== EXERCISE DETAILS ==
Recast only the material starting with the line that contains "common name: Stout pintail" and going on through the line that contains "genus: Senecio" as a two-column CSV with the headers "field" and "value". Write one row per line, each value in its own quoted field, with any line breaks turned into spaces.

[Stored data]
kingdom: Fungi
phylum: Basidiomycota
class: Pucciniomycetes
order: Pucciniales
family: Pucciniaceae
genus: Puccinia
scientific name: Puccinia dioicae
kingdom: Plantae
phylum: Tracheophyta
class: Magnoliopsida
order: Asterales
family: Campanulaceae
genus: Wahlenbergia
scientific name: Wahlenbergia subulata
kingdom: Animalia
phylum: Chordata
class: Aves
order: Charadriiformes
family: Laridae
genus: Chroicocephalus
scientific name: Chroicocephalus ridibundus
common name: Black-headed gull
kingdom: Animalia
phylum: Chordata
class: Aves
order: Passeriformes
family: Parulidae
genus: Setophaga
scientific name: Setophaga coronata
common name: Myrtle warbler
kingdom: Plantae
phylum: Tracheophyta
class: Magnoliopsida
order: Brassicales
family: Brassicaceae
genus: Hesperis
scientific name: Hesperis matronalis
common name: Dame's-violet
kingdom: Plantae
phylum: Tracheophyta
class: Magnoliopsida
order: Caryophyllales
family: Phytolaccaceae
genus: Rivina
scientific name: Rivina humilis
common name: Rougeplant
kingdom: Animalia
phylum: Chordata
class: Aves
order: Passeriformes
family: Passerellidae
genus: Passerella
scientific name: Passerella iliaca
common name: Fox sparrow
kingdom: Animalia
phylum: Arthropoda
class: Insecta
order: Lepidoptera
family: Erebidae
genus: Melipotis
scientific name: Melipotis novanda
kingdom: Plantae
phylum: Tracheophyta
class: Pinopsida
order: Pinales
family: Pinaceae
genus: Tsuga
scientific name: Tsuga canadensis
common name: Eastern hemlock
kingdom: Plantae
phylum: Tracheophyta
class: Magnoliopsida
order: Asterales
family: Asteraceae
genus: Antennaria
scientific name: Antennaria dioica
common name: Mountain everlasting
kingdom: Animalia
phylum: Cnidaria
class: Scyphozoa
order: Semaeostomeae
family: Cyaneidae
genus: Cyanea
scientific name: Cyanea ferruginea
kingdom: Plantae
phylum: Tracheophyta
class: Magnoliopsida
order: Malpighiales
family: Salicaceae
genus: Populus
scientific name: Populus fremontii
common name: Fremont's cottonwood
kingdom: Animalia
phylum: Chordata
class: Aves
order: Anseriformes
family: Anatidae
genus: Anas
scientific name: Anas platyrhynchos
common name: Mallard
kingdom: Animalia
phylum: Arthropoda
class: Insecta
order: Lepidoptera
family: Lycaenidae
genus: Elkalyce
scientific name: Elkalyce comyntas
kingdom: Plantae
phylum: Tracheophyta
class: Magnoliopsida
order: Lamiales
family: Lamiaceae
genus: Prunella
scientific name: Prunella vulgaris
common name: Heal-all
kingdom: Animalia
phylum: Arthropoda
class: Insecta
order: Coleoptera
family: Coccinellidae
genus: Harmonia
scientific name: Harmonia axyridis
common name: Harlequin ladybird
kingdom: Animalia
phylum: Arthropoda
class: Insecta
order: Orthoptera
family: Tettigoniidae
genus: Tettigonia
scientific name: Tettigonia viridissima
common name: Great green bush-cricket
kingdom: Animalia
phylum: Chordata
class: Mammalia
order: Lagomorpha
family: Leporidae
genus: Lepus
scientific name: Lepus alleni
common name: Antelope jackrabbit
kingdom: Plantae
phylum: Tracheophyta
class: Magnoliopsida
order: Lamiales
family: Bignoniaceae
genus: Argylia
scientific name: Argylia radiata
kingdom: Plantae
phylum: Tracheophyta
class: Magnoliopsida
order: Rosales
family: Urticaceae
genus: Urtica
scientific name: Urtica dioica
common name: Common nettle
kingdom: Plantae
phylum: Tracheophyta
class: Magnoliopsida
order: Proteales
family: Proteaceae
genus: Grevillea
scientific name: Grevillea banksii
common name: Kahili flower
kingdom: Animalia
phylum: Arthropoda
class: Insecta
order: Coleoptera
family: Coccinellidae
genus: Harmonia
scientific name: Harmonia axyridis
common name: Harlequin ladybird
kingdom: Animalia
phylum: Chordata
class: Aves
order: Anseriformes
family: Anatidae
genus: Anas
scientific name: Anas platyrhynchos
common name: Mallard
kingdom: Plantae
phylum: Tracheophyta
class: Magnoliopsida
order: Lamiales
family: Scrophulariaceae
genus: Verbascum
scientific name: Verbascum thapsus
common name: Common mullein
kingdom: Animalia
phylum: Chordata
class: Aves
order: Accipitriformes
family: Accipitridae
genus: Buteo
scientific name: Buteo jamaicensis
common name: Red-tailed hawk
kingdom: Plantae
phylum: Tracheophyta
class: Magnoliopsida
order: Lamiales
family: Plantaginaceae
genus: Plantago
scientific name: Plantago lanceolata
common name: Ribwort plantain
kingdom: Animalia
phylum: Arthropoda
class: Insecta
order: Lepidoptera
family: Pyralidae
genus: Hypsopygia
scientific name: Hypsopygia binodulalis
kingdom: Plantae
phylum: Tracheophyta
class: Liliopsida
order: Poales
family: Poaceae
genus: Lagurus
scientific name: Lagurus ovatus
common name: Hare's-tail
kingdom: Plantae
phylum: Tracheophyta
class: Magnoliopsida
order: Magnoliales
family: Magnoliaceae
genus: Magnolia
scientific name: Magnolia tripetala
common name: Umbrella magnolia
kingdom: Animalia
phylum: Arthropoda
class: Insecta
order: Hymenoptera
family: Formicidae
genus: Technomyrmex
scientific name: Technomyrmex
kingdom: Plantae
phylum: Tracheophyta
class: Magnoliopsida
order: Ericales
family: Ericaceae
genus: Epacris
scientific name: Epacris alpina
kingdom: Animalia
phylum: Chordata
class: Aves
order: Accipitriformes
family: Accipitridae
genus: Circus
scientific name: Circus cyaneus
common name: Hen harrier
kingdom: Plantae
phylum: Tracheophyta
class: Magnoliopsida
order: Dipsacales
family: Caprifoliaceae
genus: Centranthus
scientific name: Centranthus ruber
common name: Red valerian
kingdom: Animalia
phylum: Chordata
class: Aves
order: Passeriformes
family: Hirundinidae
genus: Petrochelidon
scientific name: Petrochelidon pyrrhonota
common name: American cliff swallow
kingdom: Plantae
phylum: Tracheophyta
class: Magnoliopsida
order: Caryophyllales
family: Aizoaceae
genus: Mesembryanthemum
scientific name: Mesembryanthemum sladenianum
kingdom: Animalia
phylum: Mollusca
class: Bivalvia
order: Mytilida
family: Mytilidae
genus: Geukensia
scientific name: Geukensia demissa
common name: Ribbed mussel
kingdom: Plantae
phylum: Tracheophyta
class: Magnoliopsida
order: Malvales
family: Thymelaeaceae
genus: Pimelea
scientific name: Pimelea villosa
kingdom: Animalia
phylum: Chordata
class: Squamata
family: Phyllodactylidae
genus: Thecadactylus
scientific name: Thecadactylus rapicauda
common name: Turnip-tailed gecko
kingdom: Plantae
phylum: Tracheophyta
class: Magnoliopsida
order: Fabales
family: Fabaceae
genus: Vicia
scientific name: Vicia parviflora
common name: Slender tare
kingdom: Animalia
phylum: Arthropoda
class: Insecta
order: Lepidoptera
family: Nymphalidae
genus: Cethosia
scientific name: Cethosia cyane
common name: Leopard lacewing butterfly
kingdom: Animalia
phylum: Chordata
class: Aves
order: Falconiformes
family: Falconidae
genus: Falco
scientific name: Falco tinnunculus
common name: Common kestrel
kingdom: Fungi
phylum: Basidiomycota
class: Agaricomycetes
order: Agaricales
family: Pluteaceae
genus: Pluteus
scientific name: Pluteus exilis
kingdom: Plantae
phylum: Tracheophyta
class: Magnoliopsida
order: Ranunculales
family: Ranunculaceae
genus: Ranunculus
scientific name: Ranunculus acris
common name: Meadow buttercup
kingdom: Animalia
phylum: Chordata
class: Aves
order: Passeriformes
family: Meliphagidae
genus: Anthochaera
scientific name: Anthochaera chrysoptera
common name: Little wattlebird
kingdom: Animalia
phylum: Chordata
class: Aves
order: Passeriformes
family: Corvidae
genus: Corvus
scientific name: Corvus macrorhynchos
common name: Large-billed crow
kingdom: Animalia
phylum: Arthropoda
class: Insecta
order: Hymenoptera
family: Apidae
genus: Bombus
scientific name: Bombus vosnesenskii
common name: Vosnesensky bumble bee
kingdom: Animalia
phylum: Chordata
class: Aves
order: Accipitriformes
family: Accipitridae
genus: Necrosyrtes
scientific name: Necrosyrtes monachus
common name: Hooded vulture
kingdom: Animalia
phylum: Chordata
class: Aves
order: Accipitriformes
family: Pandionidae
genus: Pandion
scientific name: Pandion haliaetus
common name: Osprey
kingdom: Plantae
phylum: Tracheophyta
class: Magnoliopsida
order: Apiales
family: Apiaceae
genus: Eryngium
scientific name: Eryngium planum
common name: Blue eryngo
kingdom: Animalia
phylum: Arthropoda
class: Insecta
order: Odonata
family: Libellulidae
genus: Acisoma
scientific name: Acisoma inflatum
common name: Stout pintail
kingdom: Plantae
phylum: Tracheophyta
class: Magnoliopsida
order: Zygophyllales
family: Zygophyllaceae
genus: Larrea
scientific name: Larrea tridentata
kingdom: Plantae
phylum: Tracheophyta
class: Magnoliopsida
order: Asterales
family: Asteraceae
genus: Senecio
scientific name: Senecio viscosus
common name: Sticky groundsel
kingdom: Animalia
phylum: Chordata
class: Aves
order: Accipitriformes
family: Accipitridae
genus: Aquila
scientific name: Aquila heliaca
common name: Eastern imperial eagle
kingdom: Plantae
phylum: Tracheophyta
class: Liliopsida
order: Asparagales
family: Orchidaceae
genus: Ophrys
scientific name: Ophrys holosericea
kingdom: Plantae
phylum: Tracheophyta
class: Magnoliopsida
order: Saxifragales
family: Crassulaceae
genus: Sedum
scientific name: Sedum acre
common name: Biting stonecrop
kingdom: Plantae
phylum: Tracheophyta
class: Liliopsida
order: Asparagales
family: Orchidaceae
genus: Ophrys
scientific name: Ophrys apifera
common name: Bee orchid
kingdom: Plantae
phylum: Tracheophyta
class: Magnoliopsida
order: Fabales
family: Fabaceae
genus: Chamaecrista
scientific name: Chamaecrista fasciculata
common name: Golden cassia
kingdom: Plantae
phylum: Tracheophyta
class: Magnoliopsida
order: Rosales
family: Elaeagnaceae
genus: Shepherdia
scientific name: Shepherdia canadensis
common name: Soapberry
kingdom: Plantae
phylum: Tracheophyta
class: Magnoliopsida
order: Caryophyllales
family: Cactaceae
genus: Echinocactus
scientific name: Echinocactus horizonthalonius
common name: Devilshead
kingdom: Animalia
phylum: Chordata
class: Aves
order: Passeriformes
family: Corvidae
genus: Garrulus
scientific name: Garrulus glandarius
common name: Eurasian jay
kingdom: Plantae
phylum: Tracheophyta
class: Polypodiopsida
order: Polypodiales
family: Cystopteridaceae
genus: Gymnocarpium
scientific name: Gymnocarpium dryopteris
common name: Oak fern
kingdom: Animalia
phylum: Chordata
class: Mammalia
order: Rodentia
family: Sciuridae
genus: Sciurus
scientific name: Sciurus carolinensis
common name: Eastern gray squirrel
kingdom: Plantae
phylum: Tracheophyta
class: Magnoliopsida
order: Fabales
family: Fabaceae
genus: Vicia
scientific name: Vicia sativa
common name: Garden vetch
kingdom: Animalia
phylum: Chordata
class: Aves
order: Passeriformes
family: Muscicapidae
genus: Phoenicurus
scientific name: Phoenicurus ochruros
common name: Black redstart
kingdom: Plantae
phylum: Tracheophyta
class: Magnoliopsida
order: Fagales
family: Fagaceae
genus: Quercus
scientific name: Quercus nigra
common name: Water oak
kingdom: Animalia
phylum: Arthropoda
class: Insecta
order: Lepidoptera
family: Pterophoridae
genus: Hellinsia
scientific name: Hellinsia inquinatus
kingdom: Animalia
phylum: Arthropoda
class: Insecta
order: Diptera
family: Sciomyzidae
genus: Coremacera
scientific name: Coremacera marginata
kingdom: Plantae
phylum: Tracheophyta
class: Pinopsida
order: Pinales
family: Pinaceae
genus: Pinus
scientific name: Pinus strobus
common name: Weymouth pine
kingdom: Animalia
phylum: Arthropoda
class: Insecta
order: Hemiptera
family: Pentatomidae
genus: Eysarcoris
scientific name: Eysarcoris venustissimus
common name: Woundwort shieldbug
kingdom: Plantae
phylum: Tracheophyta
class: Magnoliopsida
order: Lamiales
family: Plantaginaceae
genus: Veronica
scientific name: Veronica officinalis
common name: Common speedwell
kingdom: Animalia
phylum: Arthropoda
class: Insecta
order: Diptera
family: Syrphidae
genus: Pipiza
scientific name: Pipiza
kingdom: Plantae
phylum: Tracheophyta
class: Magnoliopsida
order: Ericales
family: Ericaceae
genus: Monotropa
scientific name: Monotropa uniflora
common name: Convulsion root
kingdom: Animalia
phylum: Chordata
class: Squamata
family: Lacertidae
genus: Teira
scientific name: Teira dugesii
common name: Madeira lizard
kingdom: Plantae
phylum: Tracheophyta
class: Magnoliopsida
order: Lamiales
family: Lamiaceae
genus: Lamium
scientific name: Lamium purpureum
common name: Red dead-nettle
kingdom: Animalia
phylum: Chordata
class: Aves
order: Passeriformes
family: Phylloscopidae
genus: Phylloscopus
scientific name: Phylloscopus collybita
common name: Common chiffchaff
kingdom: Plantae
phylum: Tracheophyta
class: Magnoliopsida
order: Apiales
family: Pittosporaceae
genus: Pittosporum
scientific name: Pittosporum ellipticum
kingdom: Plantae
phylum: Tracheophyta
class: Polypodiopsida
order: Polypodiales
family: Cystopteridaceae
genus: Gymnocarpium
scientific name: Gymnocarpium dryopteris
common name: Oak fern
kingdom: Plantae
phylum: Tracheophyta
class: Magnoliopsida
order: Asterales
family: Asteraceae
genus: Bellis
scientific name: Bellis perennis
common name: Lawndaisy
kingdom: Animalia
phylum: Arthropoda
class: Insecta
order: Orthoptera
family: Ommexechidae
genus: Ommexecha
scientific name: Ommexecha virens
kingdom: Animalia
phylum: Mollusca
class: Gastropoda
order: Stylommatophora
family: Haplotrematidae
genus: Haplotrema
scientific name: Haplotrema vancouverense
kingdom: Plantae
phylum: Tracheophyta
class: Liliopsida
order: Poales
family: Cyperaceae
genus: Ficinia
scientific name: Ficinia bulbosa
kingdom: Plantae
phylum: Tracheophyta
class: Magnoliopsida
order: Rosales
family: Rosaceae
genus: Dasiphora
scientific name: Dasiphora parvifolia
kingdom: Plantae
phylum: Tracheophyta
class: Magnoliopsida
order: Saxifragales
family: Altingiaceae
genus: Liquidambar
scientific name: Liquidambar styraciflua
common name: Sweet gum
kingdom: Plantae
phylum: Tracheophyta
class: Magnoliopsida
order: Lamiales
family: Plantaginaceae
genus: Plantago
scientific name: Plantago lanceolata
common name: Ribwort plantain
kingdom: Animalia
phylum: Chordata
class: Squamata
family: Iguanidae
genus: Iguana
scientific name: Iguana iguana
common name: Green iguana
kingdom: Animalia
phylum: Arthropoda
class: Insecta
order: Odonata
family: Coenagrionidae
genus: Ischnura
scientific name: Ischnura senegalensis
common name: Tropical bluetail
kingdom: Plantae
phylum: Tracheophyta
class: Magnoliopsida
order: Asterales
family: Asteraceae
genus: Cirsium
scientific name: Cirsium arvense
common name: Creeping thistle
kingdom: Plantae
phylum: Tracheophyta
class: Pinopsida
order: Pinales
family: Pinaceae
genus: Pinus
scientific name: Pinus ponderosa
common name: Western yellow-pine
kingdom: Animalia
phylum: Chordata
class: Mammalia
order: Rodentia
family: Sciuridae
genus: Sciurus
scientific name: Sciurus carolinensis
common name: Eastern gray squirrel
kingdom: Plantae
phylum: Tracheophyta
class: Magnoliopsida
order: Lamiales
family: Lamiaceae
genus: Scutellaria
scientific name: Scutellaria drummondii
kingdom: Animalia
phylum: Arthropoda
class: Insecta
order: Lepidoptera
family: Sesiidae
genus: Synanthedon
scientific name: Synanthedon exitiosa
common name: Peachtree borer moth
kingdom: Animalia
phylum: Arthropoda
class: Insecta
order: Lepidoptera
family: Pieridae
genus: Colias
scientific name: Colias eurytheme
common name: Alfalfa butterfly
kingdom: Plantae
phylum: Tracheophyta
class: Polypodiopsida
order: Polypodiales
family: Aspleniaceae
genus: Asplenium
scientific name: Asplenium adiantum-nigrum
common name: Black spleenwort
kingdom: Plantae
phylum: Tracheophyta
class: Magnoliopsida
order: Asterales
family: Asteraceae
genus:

== FULL ANSWER ==
field,value
"common name:","Stout pintail"
"kingdom:","Plantae"
"phylum:","Tracheophyta"
"class:","Magnoliopsida"
"order:","Zygophyllales"
"family:","Zygophyllaceae"
"genus:","Larrea"
"scientific name:","Larrea tridentata"
"kingdom:","Plantae"
"phylum:","Tracheophyta"
"class:","Magnoliopsida"
"order:","Asterales"
"family:","Asteraceae"
"genus:","Senecio"